- **What is required**
Give back the data in full, with every line exact.

- **Data provided**
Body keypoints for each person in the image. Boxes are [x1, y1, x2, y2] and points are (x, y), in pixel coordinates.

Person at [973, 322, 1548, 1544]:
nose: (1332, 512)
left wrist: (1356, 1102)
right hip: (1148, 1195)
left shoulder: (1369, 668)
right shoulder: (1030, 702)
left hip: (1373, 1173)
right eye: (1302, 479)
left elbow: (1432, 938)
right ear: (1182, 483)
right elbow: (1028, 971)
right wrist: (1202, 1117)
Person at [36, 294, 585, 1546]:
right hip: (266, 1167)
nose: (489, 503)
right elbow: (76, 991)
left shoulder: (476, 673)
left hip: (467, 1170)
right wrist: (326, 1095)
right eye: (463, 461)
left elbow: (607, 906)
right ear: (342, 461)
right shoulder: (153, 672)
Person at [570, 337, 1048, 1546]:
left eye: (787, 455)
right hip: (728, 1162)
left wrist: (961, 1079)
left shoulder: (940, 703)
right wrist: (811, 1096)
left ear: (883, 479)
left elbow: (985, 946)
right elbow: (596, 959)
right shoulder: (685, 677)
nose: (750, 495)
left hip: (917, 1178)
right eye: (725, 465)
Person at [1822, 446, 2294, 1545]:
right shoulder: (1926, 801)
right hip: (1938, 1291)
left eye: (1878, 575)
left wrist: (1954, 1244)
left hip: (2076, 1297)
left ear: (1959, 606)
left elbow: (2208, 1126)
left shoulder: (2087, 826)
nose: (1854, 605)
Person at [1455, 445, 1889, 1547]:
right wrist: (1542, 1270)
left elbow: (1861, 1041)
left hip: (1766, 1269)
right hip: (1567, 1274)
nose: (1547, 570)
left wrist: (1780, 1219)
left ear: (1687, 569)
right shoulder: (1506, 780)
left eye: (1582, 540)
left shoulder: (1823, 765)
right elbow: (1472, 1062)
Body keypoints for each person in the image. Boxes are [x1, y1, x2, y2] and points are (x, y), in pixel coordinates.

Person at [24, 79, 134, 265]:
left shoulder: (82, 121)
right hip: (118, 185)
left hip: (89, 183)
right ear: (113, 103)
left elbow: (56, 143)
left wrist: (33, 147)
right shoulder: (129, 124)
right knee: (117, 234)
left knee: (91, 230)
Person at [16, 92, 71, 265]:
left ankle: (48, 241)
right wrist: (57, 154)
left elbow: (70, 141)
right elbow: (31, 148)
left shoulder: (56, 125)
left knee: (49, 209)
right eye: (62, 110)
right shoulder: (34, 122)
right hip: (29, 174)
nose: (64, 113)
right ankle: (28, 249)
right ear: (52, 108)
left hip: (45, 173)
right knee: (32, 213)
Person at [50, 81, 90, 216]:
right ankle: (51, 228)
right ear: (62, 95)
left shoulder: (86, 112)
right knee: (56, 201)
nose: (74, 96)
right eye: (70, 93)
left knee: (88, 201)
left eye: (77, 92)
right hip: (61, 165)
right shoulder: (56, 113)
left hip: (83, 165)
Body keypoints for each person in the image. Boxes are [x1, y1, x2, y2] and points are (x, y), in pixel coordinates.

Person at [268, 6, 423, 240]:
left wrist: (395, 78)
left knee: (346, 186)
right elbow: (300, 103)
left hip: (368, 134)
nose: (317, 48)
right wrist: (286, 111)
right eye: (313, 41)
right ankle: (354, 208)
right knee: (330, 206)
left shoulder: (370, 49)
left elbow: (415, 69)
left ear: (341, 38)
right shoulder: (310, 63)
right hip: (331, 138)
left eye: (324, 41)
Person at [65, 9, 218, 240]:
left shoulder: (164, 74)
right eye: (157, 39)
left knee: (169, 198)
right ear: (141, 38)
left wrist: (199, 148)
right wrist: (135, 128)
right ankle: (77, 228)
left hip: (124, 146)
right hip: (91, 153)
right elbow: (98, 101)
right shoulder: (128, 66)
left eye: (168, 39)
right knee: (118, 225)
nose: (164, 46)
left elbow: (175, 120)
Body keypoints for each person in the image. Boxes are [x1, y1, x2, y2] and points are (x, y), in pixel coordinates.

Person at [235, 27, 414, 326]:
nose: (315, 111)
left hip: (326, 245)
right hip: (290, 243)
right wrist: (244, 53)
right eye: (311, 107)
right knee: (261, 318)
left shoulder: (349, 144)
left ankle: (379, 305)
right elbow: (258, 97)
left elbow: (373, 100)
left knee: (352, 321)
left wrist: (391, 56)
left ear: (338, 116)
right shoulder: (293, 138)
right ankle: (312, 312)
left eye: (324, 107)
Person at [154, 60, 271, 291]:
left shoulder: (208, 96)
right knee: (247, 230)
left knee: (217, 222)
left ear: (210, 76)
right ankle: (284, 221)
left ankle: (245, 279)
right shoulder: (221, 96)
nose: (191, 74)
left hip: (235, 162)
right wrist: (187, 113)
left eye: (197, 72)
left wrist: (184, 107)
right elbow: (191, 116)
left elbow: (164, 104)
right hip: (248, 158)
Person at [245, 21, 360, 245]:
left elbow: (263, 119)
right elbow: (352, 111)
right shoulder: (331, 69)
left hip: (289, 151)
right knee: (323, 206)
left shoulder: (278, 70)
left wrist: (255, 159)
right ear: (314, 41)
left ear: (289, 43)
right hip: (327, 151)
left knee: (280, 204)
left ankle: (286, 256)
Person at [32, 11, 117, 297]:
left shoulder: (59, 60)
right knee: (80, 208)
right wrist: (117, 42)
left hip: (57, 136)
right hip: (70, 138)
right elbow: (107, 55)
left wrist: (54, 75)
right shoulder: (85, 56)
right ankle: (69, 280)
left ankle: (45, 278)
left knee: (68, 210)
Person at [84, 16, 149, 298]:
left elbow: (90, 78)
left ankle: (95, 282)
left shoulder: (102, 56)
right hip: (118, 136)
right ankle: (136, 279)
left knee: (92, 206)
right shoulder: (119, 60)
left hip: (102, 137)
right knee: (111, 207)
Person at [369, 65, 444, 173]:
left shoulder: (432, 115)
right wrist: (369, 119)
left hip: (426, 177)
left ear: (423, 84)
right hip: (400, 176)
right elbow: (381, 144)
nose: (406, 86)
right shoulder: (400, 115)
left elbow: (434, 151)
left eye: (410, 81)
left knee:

- **Answer space**
Body keypoints for each person in the image. Boxes are [x1, y1, x2, y2] and points are (x, y), in pixel coordinates.

Person at [973, 322, 1548, 1544]:
nose: (1332, 512)
left wrist: (1356, 1102)
right hip: (1148, 1195)
left shoulder: (1369, 668)
right shoulder: (1030, 702)
left hip: (1373, 1173)
right eye: (1302, 479)
left elbow: (1432, 938)
right ear: (1182, 483)
right elbow: (1028, 971)
right wrist: (1202, 1117)
Person at [36, 294, 585, 1546]:
right hip: (266, 1167)
nose: (489, 503)
right elbow: (76, 991)
left shoulder: (476, 673)
left hip: (467, 1170)
right wrist: (326, 1095)
right eye: (463, 461)
left elbow: (607, 906)
right ear: (342, 461)
right shoulder: (153, 672)
Person at [570, 337, 1048, 1546]:
left eye: (787, 455)
right hip: (728, 1162)
left wrist: (961, 1079)
left shoulder: (940, 703)
right wrist: (811, 1096)
left ear: (883, 479)
left elbow: (985, 946)
right elbow: (596, 959)
right shoulder: (685, 677)
nose: (750, 495)
left hip: (917, 1178)
right eye: (725, 465)
Person at [1822, 446, 2294, 1545]:
right shoulder: (1926, 801)
right hip: (1938, 1291)
left eye: (1878, 575)
left wrist: (1954, 1244)
left hip: (2076, 1297)
left ear: (1959, 606)
left elbow: (2208, 1126)
left shoulder: (2087, 826)
nose: (1854, 605)
Person at [1455, 445, 1889, 1547]:
right wrist: (1542, 1270)
left elbow: (1861, 1041)
left hip: (1766, 1269)
right hip: (1567, 1274)
nose: (1547, 570)
left wrist: (1780, 1219)
left ear: (1687, 569)
right shoulder: (1506, 780)
left eye: (1582, 540)
left shoulder: (1823, 765)
right elbow: (1472, 1062)
Body keypoints for each person in the image. Boxes are [x1, y1, x2, y2] and points are (x, y), in pixel coordinates.

Person at [24, 79, 134, 265]:
left shoulder: (82, 121)
right hip: (118, 185)
left hip: (89, 183)
right ear: (113, 103)
left elbow: (56, 143)
left wrist: (33, 147)
right shoulder: (129, 124)
right knee: (117, 234)
left knee: (91, 230)
Person at [16, 92, 71, 265]:
left ankle: (48, 241)
right wrist: (57, 154)
left elbow: (70, 141)
right elbow: (31, 148)
left shoulder: (56, 125)
left knee: (49, 209)
right eye: (62, 110)
right shoulder: (34, 122)
right hip: (29, 174)
nose: (64, 113)
right ankle: (28, 249)
right ear: (52, 108)
left hip: (45, 173)
right knee: (32, 213)
Person at [50, 81, 90, 216]:
right ankle: (51, 228)
right ear: (62, 95)
left shoulder: (86, 112)
right knee: (56, 201)
nose: (74, 96)
right eye: (70, 93)
left knee: (88, 201)
left eye: (77, 92)
right hip: (61, 165)
right shoulder: (56, 113)
left hip: (83, 165)
Body keypoints for each person in the image. Boxes are [x1, y1, x2, y2] and points are (x, y), in pixel coordinates.

Person at [268, 6, 423, 240]:
left wrist: (395, 78)
left knee: (346, 186)
right elbow: (300, 103)
left hip: (368, 134)
nose: (317, 48)
right wrist: (286, 111)
right eye: (313, 41)
right ankle: (354, 208)
right knee: (330, 206)
left shoulder: (370, 49)
left elbow: (415, 69)
left ear: (341, 38)
right shoulder: (310, 63)
right hip: (331, 138)
left eye: (324, 41)
Person at [65, 9, 218, 240]:
left shoulder: (164, 74)
right eye: (157, 39)
left knee: (169, 198)
right ear: (141, 38)
left wrist: (199, 148)
right wrist: (135, 128)
right ankle: (77, 228)
left hip: (124, 146)
right hip: (91, 153)
right elbow: (98, 101)
right shoulder: (128, 66)
left eye: (168, 39)
right knee: (118, 225)
nose: (164, 46)
left elbow: (175, 120)
Body keypoints for each person in the image. Boxes are [x1, y1, x2, y2] and points are (x, y), in pixel coordinates.

Person at [235, 27, 414, 326]:
nose: (315, 111)
left hip: (326, 245)
right hip: (290, 243)
right wrist: (244, 53)
right eye: (311, 107)
right knee: (261, 318)
left shoulder: (349, 144)
left ankle: (379, 305)
right elbow: (258, 97)
left elbow: (373, 100)
left knee: (352, 321)
left wrist: (391, 56)
left ear: (338, 116)
right shoulder: (293, 138)
right ankle: (312, 312)
left eye: (324, 107)
Person at [154, 60, 271, 291]:
left shoulder: (208, 96)
right knee: (247, 230)
left knee: (217, 222)
left ear: (210, 76)
right ankle: (284, 221)
left ankle: (245, 279)
right shoulder: (221, 96)
nose: (191, 74)
left hip: (235, 162)
right wrist: (187, 113)
left eye: (197, 72)
left wrist: (184, 107)
right elbow: (191, 116)
left elbow: (164, 104)
right hip: (248, 158)
Person at [245, 21, 360, 245]:
left elbow: (263, 119)
right elbow: (352, 111)
right shoulder: (331, 69)
left hip: (289, 151)
right knee: (323, 206)
left shoulder: (278, 70)
left wrist: (255, 159)
right ear: (314, 41)
left ear: (289, 43)
right hip: (327, 151)
left knee: (280, 204)
left ankle: (286, 256)
Person at [32, 11, 117, 297]:
left shoulder: (59, 60)
right knee: (80, 208)
right wrist: (117, 42)
left hip: (57, 136)
right hip: (70, 138)
right elbow: (107, 55)
left wrist: (54, 75)
right shoulder: (85, 56)
right ankle: (69, 280)
left ankle: (45, 278)
left knee: (68, 210)
Person at [84, 16, 149, 298]:
left elbow: (90, 78)
left ankle: (95, 282)
left shoulder: (102, 56)
right hip: (118, 136)
right ankle: (136, 279)
left knee: (92, 206)
right shoulder: (119, 60)
left hip: (102, 137)
right knee: (111, 207)
Person at [369, 65, 444, 173]:
left shoulder: (432, 115)
right wrist: (369, 119)
left hip: (426, 177)
left ear: (423, 84)
right hip: (400, 176)
right elbow: (381, 144)
nose: (406, 86)
right shoulder: (400, 115)
left elbow: (434, 151)
left eye: (410, 81)
left knee:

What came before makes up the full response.